## Passage provided
═══

I think maybe it's part of human nature... we want to be working towards something, trying to reach out and control our destinies a little bit and striving towards a tangible measurable result.

And, to be honest, in the past when I've tried to lose weight... I've done it too. I've had plans to lose xx pounds by yy event or be this weight by summer or fit into that dress by this party. And sometimes I made it, and that was great. But when I didn't? When I missed the mark, or life got in the way, or even if I became CONVINCED I wasn't going to miss the mark?

Well just THINKING I wasn't going to achieve my goal was enough to wreck my plans, throw me off my game and in some cases, give up altogether. Since I had set the goal, it seemed only fitting that if I wasn't going to reach it (Not getting into whether that goal was realistic or reasonable or even fair), why bother to try at all.

Then when I lost weight without even really trying (Thank you Taekwon-Do), 10 years ago, it hit me... I didn't have an goal I was invested in other than getting better at this art I came to love. I wasn't TRYING to lose weight and yet it was coming off. My goals were to manage my time, control my calendar.. and make it to class. And as long as I made it to class, the weight came off.

So how is that relevant to this situation, after all... weight didn't just creep back on by itself... nope. It brought friends.

Am I setting goals? Nope. Decided when I joined up that to set a series of weight-loss calendar goals for myself and make an arbitrary decision about how I was going to define success was a recipe for failure for me. So I, instead, chose to just ask MFP to create a calorie plan for me based on a concept (not a goal, just a concept) that I'd like to lose about a pound a week. And if I did, great, and if I didn't well that was going to be fine too. As long as I was on the right track.

I'm loving the control and ownership I have. Not over my scale, but over my meals. Not over where I'll be in one month or two or a year, but over what I chose to eat. Not over when I lose it by, or how long it takes, but over how much I WANT to lose.

For me, so far, it's working.

Tuesday, May 1, 2012

Testing 1.... 2.... 3

So it's always interesting when I tell people what I do. Former (recovering) attorney? People tend to snicker and giggle. I don't blame them.

═══

## Exercise objective
Reproduce the blog excerpt about losing weight without setting goals in full, word for word.

## Material supplied

═══

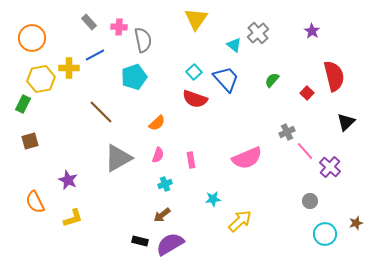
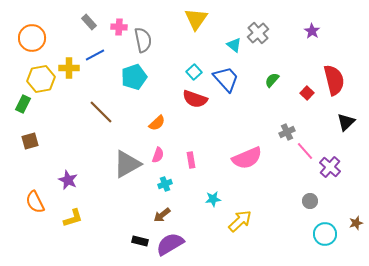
red semicircle at (334, 76): moved 4 px down
gray triangle at (118, 158): moved 9 px right, 6 px down
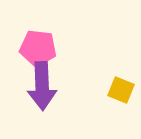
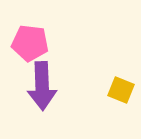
pink pentagon: moved 8 px left, 5 px up
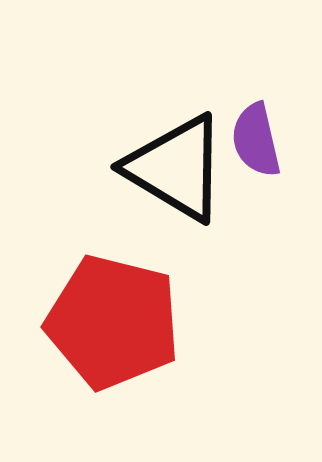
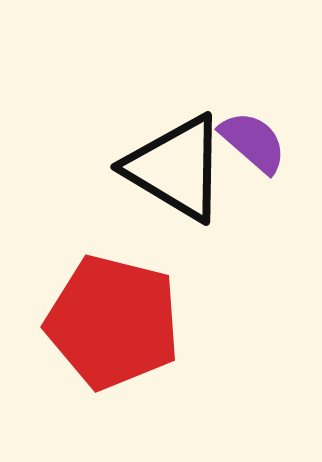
purple semicircle: moved 3 px left, 2 px down; rotated 144 degrees clockwise
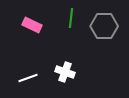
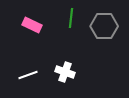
white line: moved 3 px up
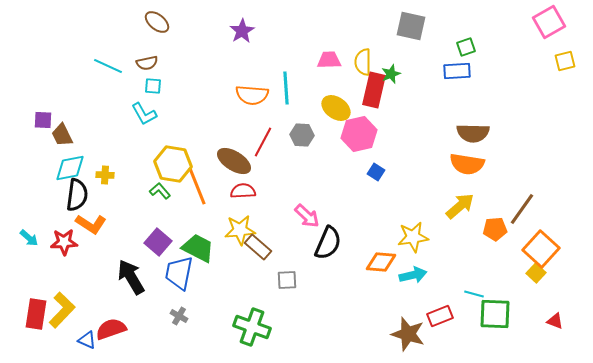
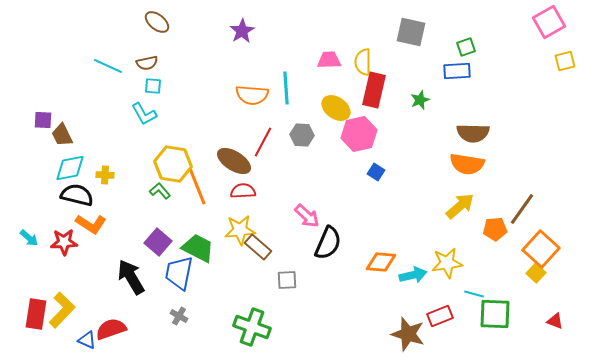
gray square at (411, 26): moved 6 px down
green star at (391, 74): moved 29 px right, 26 px down
black semicircle at (77, 195): rotated 84 degrees counterclockwise
yellow star at (413, 237): moved 34 px right, 26 px down
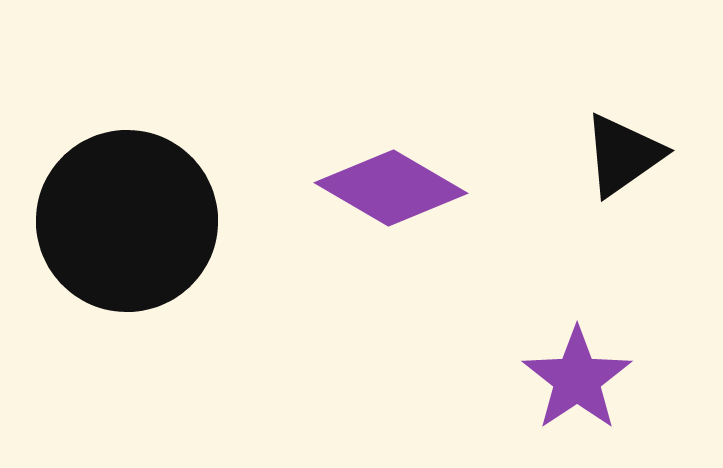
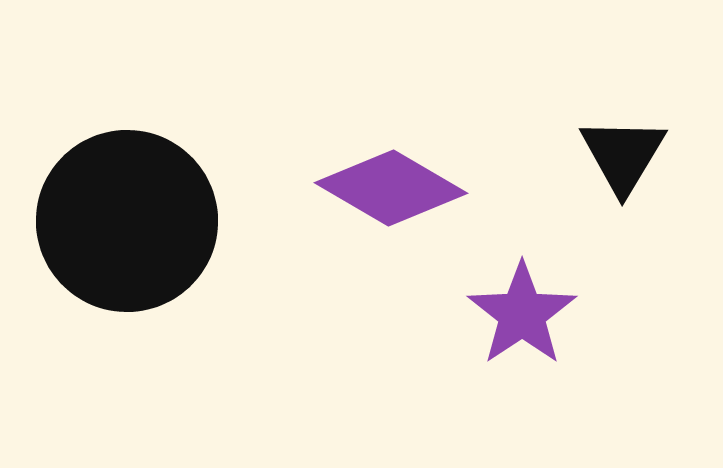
black triangle: rotated 24 degrees counterclockwise
purple star: moved 55 px left, 65 px up
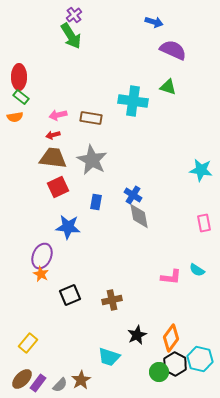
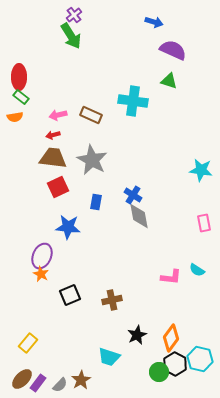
green triangle: moved 1 px right, 6 px up
brown rectangle: moved 3 px up; rotated 15 degrees clockwise
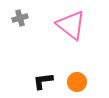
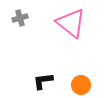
pink triangle: moved 2 px up
orange circle: moved 4 px right, 3 px down
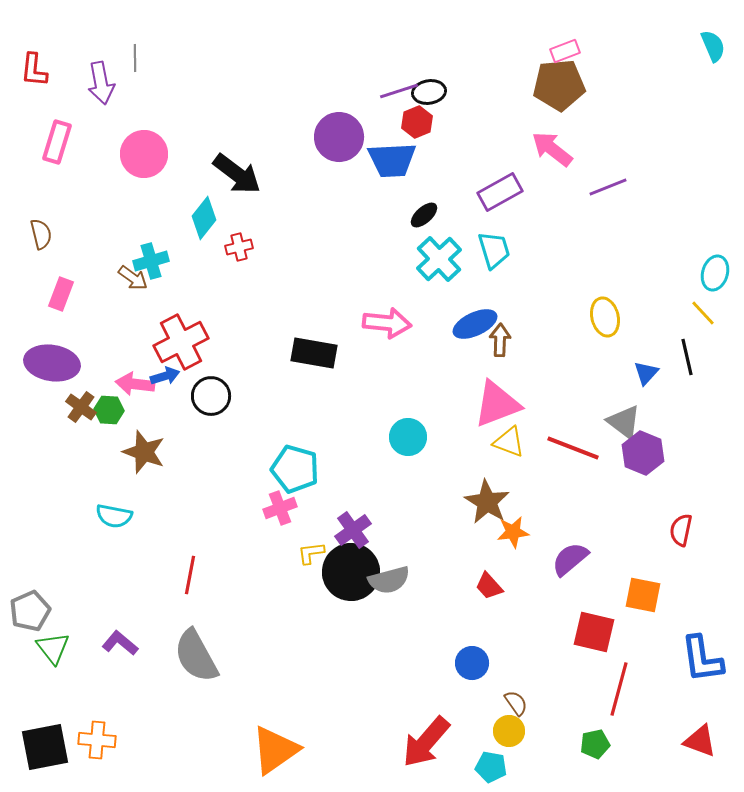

═══

## Full output
I think maybe it's part of human nature... we want to be working towards something, trying to reach out and control our destinies a little bit and striving towards a tangible measurable result.

And, to be honest, in the past when I've tried to lose weight... I've done it too. I've had plans to lose xx pounds by yy event or be this weight by summer or fit into that dress by this party. And sometimes I made it, and that was great. But when I didn't? When I missed the mark, or life got in the way, or even if I became CONVINCED I wasn't going to miss the mark?

Well just THINKING I wasn't going to achieve my goal was enough to wreck my plans, throw me off my game and in some cases, give up altogether. Since I had set the goal, it seemed only fitting that if I wasn't going to reach it (Not getting into whether that goal was realistic or reasonable or even fair), why bother to try at all.

Then when I lost weight without even really trying (Thank you Taekwon-Do), 10 years ago, it hit me... I didn't have an goal I was invested in other than getting better at this art I came to love. I wasn't TRYING to lose weight and yet it was coming off. My goals were to manage my time, control my calendar.. and make it to class. And as long as I made it to class, the weight came off.

So how is that relevant to this situation, after all... weight didn't just creep back on by itself... nope. It brought friends.

Am I setting goals? Nope. Decided when I joined up that to set a series of weight-loss calendar goals for myself and make an arbitrary decision about how I was going to define success was a recipe for failure for me. So I, instead, chose to just ask MFP to create a calorie plan for me based on a concept (not a goal, just a concept) that I'd like to lose about a pound a week. And if I did, great, and if I didn't well that was going to be fine too. As long as I was on the right track.

I'm loving the control and ownership I have. Not over my scale, but over my meals. Not over where I'll be in one month or two or a year, but over what I chose to eat. Not over when I lose it by, or how long it takes, but over how much I WANT to lose.

For me, so far, it's working.

Tuesday, May 1, 2012

Testing 1.... 2.... 3

So it's always interesting when I tell people what I do. Former (recovering) attorney? People tend to snicker and giggle. I don't blame them.